Task to complete:
Print the records below exactly, omitting all pictures.

Collected data entries
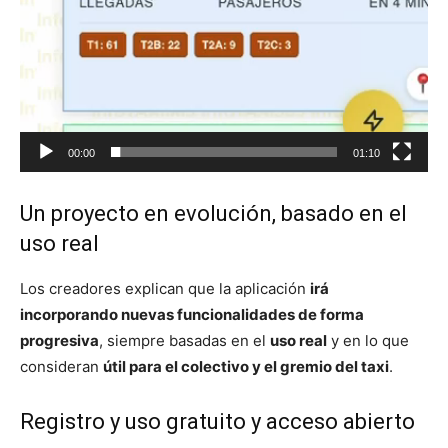
00:00
01:10
Un proyecto en evolución, basado en el
uso real
Los creadores explican que la aplicación
irá
incorporando nuevas funcionalidades de forma
progresiva
, siempre basadas en el
uso real
y en lo que
consideran
útil para el colectivo y el gremio del taxi
.
Registro y uso gratuito y acceso abierto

Your solution:
00:00
01:10
Un proyecto en evolución, basado en el
uso real
Los creadores explican que la aplicación
irá
incorporando nuevas funcionalidades de forma
progresiva
, siempre basadas en el
uso real
y en lo que
consideran
útil para el colectivo y el gremio del taxi
.
Registro y uso gratuito y acceso abierto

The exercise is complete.